A Unidade brasileira da AMATA trabalha momentaneamente para executar a disposição de vontade científica do saudoso Prof. Dr. José Rosemberg:

“É importante mencionar que a propaganda de cigarros seja integralmente vedada”.

(Pandemia do Tabagismo: Enfoques Históricos e Atuais.
São Paulo : Secretaria de Saúde do Estado de São Paulo, 2002)

Para tanto, solicitamos publicamente a boa-vontade do Governo brasileiro no sentido de antecipar, ou ao menos cumprir devidamente, os prazos previstos na Convenção Quadro para Controle do Tabaco - CQCT, em vigor a partir de 27/02/2005, ratificada pelo Brasil em 03/11/2005, promulgada pelo Decreto nº 5.658, de 02/01/2006, e protocolado o instrumento de ratificação na Organização das Nações Unidas em 05/11/2005, e, portanto, em vigor no território nacional no nonagésimo dia posterior a essa entrega, ou seja, a partir de 03/02/2006, nos termos do art. 36, item 2, do instrumento, em especial de:

  • 3 anos, para que as advertências e mensagens das carteiras e dos pacotes (embalagens) de produtos do tabaco ocupem 50% ou mais da principal superfície exposta, ou seja, a frontal, ou, no mímino, 30% dessa superfície (art. 11, item "1.b.iv"); e
  • 5 anos, para a proibição total de toda forma de publicidade, promoção e patrocínio do tabaco, que promova um produto de tabaco por qualquer meio, que seja falso, equivocado ou enganoso ou que possa induzir ao erro, a respeito de suas características, efeitos para a saúde, riscos e emissões (art. 13, item "2").

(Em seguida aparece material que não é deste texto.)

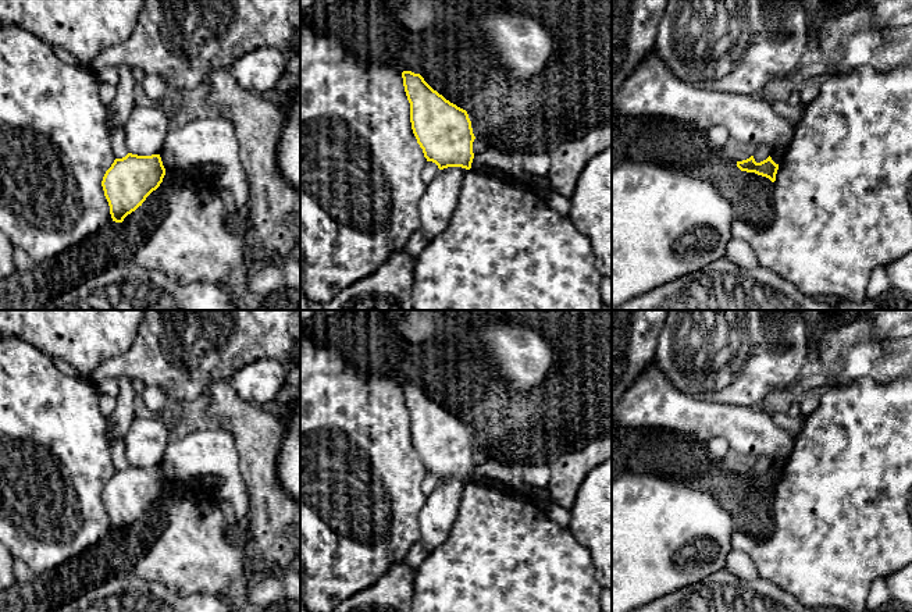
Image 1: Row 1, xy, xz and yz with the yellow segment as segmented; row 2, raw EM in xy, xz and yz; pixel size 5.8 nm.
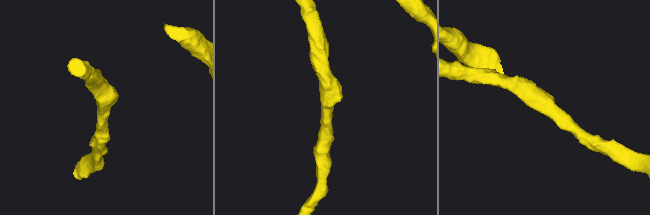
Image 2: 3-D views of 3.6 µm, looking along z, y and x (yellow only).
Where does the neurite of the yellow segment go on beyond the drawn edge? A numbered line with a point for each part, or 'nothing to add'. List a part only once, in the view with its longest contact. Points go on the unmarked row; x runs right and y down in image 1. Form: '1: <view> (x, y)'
nothing to add

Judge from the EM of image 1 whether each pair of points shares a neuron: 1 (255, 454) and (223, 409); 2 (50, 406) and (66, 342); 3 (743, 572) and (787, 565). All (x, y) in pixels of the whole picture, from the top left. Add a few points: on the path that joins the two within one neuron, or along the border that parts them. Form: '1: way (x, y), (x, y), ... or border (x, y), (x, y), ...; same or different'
1: way (255, 443), (234, 420); same
2: border (24, 340), (52, 359); different
3: border (733, 548), (750, 557), (758, 576); different

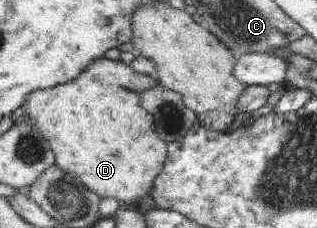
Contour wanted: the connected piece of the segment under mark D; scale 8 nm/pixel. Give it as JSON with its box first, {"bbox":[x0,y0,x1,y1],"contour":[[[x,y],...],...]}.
{"bbox":[22,59,168,206],"contour":[[[97,59],[87,69],[83,69],[74,81],[29,93],[22,108],[25,110],[25,119],[35,124],[41,136],[48,140],[56,158],[55,165],[63,172],[77,177],[102,199],[117,199],[122,205],[129,206],[141,196],[152,192],[155,177],[164,170],[168,143],[159,138],[154,117],[141,107],[139,93],[117,86],[111,74],[109,82],[95,79],[95,64],[119,64],[119,60]]]}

Uruguai já dá exemplo ao Brasil, antecipando o cumprimento do art. 11, item "1.b.iv" da CQCT, estampando legendas que também ocupam a metade frontal dos maços de cigarro em que se lê: "Fumar pode gerar câncer, enfermidades pulmonares e cardíacas. Fumar durante a gravidez prejudica seu filho". Idem Canadá, com imagens, e França, com advertências.